*** Material to process ***
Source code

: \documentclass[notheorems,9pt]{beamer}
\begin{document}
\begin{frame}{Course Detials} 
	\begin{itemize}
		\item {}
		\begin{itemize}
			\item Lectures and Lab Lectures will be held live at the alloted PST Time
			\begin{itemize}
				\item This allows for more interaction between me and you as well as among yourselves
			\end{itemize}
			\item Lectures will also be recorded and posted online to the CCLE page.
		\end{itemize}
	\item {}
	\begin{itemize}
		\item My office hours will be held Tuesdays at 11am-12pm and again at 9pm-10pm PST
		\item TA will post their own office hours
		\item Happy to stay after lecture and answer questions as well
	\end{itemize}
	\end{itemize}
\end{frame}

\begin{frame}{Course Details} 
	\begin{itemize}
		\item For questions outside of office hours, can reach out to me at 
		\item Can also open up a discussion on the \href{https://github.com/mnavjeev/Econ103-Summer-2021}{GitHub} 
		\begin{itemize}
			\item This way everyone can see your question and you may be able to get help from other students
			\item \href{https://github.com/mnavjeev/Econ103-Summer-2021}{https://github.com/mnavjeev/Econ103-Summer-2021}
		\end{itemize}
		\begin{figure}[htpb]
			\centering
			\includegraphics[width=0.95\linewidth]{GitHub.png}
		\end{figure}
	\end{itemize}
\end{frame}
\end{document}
*** End of Material to process ***
→ Problem
The expected reply is a number only, the tally of lines in the data where the word "mnavjeev" is found.

→ Expected answer
2